### [Assigned task]
Nothing but the lines below from the one holding "KESEHATAN JANTUNG" up to and including the one holding "und die Gemeinschaft" should be copied, exactly and without pictures.

Start of Records provided

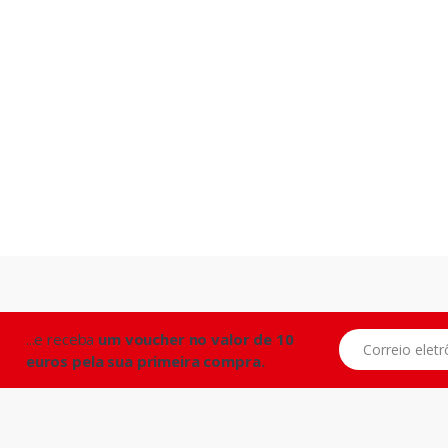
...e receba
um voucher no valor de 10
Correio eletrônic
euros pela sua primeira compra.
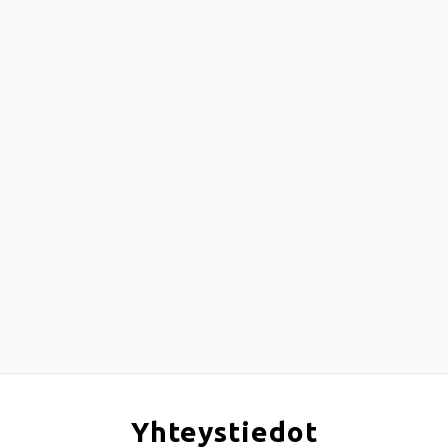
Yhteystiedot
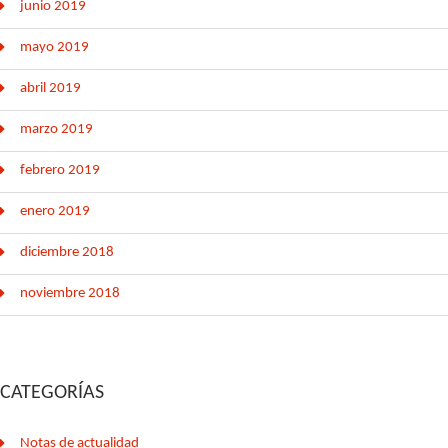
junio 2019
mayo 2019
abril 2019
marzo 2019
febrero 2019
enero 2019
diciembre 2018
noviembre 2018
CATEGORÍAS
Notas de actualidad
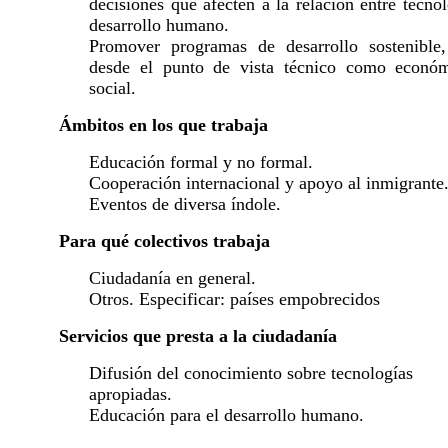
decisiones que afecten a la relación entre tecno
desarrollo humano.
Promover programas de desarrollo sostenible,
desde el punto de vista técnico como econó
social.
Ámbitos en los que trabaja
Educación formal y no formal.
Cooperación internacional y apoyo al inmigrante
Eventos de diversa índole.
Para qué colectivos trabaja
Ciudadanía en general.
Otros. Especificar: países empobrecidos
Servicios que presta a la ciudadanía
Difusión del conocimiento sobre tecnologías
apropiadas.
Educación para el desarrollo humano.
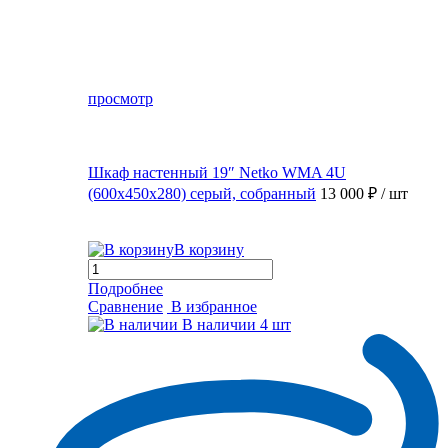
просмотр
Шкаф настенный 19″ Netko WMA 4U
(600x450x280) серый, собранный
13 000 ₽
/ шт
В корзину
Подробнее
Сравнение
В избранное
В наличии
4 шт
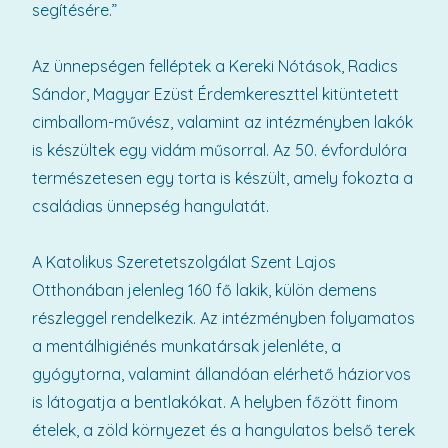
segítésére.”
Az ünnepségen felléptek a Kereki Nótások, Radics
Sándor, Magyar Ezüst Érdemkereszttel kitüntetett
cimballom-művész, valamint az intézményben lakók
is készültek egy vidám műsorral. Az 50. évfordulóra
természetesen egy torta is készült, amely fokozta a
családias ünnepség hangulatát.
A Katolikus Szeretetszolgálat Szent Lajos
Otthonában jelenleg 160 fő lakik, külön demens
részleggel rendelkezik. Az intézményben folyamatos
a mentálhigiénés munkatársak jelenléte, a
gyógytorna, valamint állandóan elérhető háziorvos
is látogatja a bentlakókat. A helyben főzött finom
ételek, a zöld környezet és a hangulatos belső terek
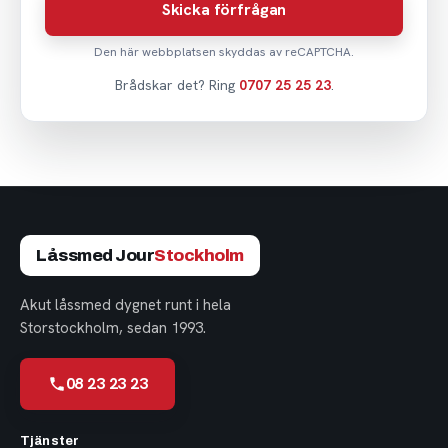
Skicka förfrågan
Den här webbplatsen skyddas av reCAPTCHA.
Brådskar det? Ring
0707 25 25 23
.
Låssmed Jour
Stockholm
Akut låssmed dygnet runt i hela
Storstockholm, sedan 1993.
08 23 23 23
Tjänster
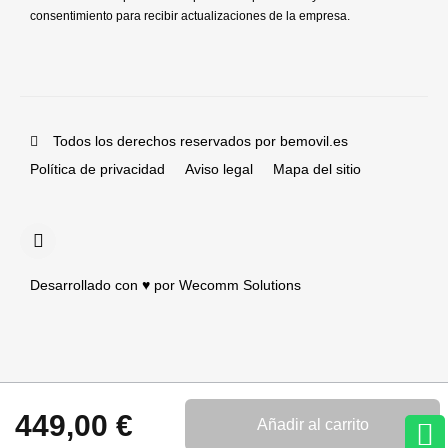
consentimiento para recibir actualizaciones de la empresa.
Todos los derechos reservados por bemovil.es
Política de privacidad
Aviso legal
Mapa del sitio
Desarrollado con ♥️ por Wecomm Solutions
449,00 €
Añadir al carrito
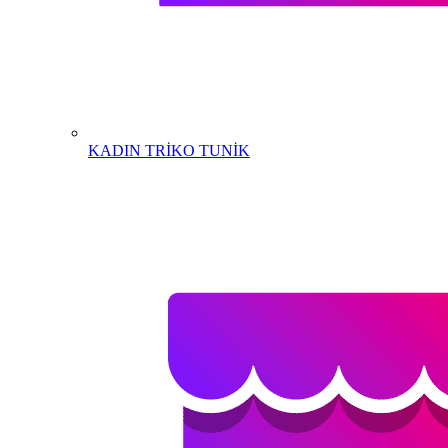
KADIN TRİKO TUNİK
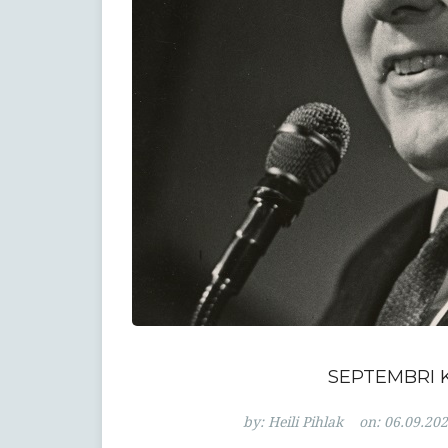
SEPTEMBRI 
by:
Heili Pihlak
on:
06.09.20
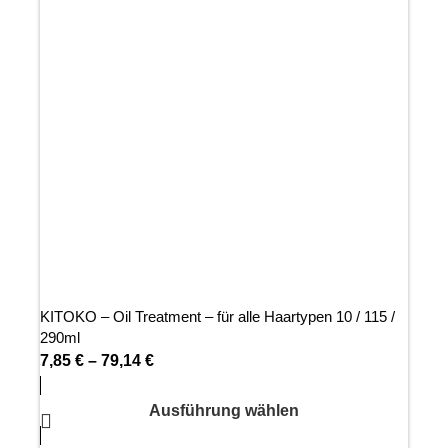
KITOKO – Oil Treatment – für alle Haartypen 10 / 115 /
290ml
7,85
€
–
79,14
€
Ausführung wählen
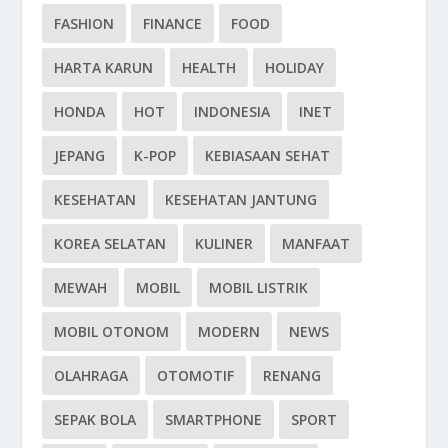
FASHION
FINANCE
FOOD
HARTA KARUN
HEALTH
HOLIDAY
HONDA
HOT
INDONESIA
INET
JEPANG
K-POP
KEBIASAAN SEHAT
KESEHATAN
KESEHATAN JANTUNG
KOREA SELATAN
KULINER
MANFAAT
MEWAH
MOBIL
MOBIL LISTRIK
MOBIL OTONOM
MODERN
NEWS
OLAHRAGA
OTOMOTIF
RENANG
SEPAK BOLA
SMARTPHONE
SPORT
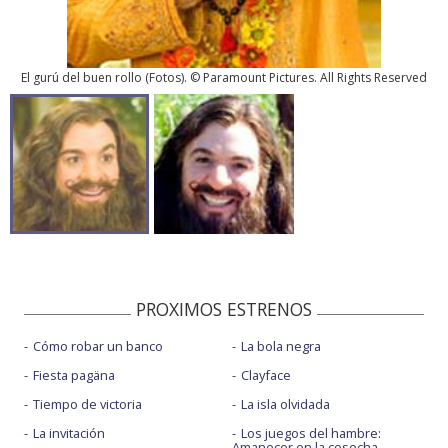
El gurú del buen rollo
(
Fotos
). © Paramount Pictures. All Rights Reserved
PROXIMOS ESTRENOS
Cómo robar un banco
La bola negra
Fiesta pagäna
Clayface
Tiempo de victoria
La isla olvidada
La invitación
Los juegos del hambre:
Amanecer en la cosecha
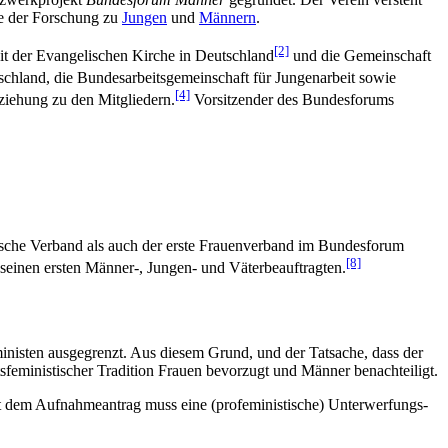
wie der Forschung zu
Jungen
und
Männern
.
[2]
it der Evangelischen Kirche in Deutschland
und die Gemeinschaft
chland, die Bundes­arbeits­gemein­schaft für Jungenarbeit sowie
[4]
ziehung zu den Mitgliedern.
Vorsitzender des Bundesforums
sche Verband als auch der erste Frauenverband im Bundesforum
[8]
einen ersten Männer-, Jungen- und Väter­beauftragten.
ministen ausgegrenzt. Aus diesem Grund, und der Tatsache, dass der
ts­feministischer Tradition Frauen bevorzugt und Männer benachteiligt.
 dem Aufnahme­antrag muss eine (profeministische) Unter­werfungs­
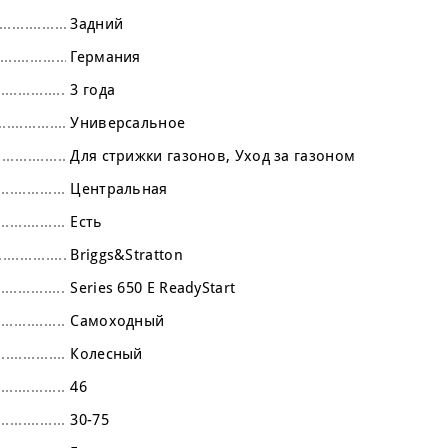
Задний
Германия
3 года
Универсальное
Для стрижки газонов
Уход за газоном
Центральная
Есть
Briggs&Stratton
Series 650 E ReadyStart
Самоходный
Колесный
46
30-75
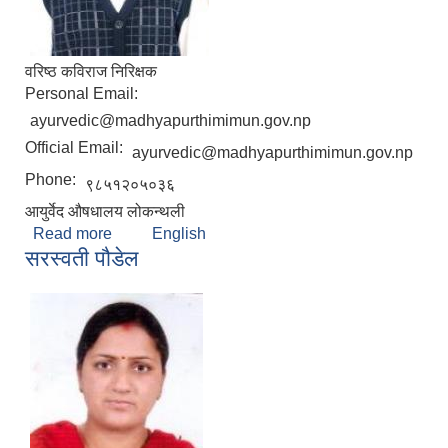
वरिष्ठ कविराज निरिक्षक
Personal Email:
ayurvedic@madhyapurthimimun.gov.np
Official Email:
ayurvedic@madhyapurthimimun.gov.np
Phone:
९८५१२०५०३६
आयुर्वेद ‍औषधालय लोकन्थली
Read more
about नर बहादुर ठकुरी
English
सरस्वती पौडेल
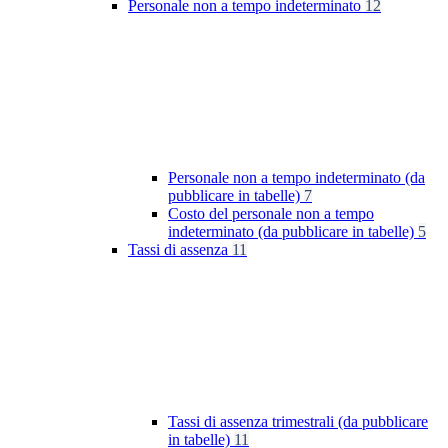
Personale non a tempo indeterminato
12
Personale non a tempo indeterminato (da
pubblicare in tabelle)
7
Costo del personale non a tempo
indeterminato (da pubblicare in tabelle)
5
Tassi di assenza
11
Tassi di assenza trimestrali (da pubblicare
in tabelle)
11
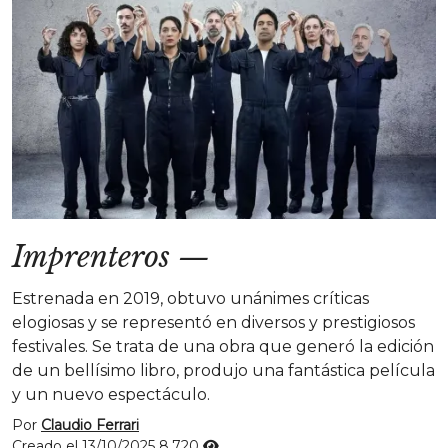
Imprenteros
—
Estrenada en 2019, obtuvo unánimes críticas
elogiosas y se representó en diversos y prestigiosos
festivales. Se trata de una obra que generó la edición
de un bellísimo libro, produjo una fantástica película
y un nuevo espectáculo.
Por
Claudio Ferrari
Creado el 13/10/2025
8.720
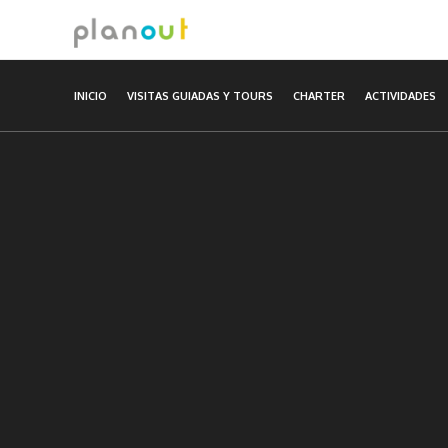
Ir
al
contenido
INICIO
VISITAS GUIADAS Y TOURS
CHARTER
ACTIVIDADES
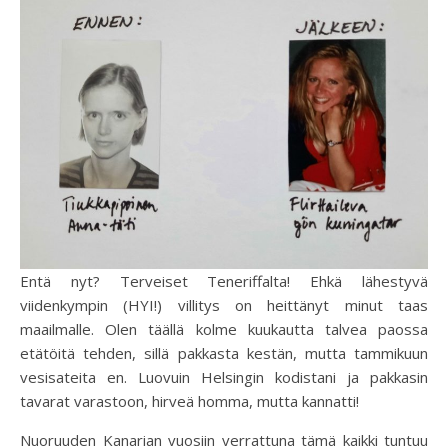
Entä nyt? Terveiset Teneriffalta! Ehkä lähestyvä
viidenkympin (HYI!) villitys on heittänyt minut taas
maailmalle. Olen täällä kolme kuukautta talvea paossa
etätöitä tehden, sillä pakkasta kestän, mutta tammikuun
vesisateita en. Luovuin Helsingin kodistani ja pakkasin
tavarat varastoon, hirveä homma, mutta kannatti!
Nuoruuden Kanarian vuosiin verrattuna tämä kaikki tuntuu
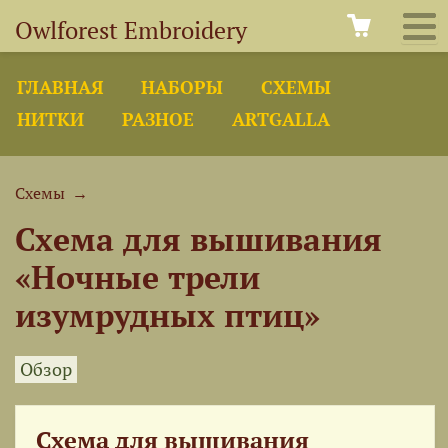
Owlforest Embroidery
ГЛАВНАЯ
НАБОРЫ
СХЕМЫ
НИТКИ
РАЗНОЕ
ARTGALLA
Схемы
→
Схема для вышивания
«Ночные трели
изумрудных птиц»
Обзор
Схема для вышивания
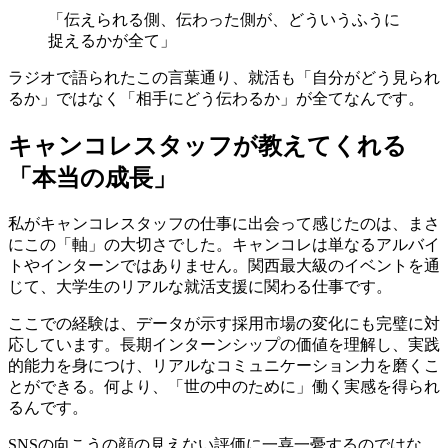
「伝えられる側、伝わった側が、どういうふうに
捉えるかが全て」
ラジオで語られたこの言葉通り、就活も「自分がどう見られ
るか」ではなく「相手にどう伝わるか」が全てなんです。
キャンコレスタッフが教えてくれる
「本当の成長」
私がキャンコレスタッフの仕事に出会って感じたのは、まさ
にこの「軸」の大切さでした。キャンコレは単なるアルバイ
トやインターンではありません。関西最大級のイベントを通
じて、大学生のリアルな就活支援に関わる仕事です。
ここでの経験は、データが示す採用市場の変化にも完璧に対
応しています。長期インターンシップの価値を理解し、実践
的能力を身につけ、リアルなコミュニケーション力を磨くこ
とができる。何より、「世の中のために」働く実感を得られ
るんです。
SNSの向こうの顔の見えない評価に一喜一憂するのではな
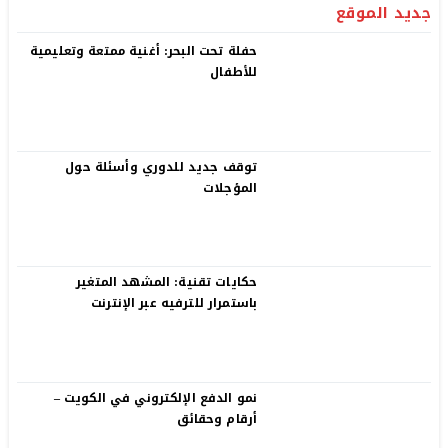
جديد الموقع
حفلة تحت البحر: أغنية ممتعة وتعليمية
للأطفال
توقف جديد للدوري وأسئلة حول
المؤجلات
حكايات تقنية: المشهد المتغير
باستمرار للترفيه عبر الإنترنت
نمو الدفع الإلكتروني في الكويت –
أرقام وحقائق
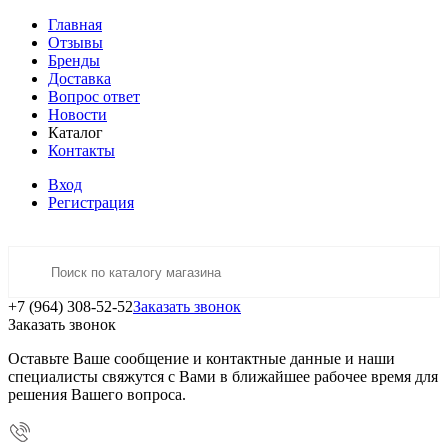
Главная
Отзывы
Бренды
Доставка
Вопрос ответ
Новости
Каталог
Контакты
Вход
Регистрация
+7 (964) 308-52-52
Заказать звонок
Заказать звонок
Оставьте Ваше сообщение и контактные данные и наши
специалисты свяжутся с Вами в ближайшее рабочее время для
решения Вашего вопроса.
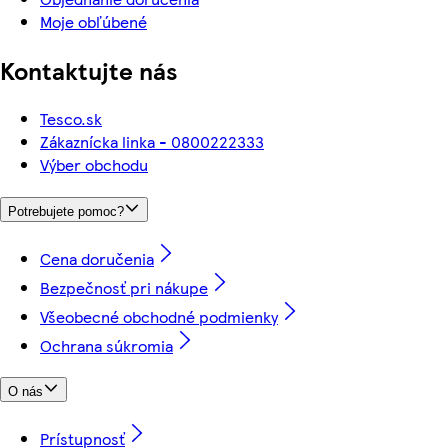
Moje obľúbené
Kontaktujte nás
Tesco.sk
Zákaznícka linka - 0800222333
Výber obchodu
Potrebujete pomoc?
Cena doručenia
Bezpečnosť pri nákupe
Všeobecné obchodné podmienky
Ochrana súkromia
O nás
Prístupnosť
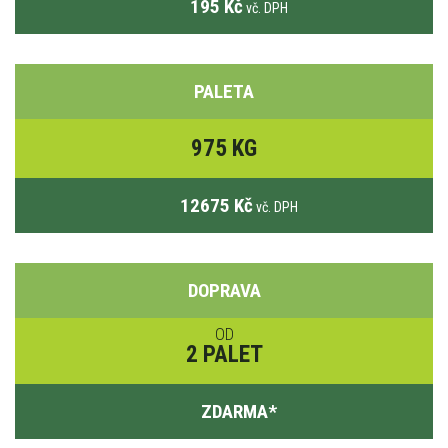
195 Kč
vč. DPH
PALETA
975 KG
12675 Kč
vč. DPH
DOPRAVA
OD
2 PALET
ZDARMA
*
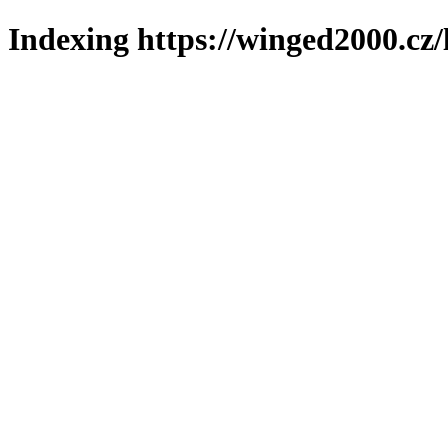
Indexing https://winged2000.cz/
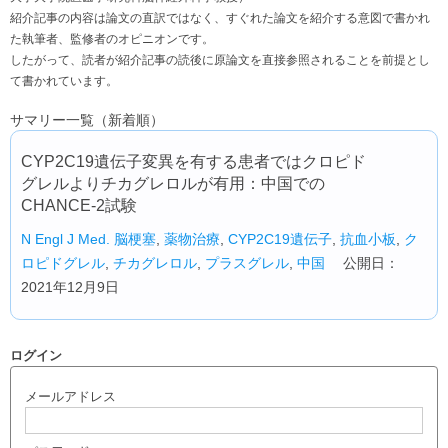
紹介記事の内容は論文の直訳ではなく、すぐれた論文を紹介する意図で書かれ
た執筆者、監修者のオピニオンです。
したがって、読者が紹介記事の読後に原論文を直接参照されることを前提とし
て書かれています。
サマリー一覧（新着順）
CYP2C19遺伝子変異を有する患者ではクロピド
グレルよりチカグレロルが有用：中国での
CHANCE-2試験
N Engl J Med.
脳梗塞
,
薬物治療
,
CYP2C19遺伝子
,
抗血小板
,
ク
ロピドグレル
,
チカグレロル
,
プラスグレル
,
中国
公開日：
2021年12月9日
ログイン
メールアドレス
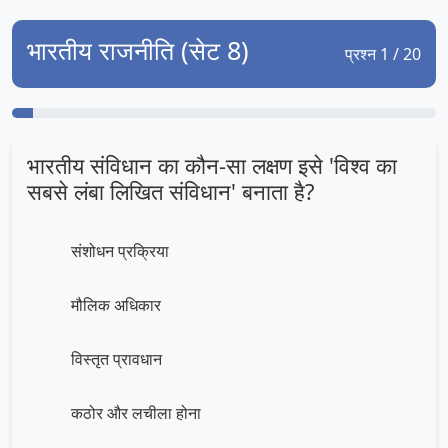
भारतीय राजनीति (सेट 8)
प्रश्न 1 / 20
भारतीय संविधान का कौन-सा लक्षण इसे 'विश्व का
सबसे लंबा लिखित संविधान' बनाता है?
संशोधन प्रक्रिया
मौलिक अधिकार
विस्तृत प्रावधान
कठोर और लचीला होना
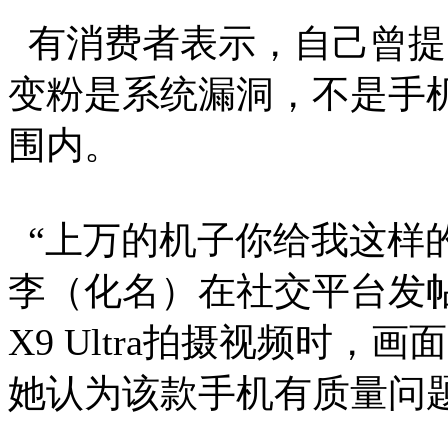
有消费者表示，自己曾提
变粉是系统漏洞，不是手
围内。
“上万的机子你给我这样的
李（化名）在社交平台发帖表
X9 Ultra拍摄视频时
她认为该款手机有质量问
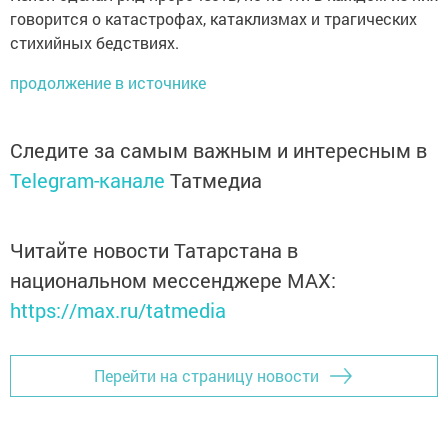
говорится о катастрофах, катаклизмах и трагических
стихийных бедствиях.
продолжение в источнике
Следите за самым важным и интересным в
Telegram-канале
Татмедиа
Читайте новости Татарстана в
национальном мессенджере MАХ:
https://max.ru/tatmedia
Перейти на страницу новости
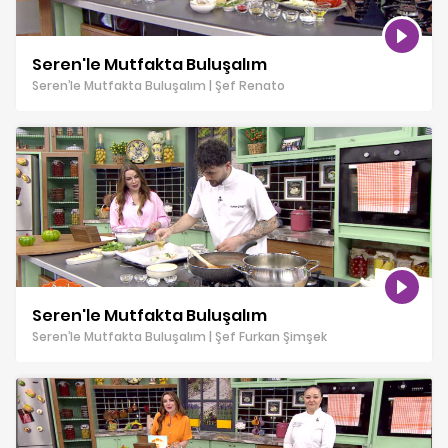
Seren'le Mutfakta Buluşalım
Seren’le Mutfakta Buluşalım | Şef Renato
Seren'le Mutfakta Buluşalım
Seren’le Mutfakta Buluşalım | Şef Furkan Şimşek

End of Records provided

### [Solved problem]
KESEHATAN JANTUNG
KOREA SELATAN
KULINER
MANFAAT
MEWAH
MOBIL
MOBIL LISTRIK
MOBIL OTONOM
MODERN
NEWS
OLAHRAGA
OTOMOTIF
RENANG
SEPAK BOLA
SMARTPHONE
SPORT
El gurú del buen rollo
(
Fotos
). © Paramount Pictures. All Rights Reserved
PROXIMOS ESTRENOS
Cómo robar un banco
La bola negra
Fiesta pagäna
Clayface
Tiempo de victoria
La isla olvidada
La invitación
Los juegos del hambre:
Amanecer en la cosecha
wie der Forschung zu
Jungen
und
Männern
.
[2]
it der Evangelischen Kirche in Deutschland
und die Gemeinschaft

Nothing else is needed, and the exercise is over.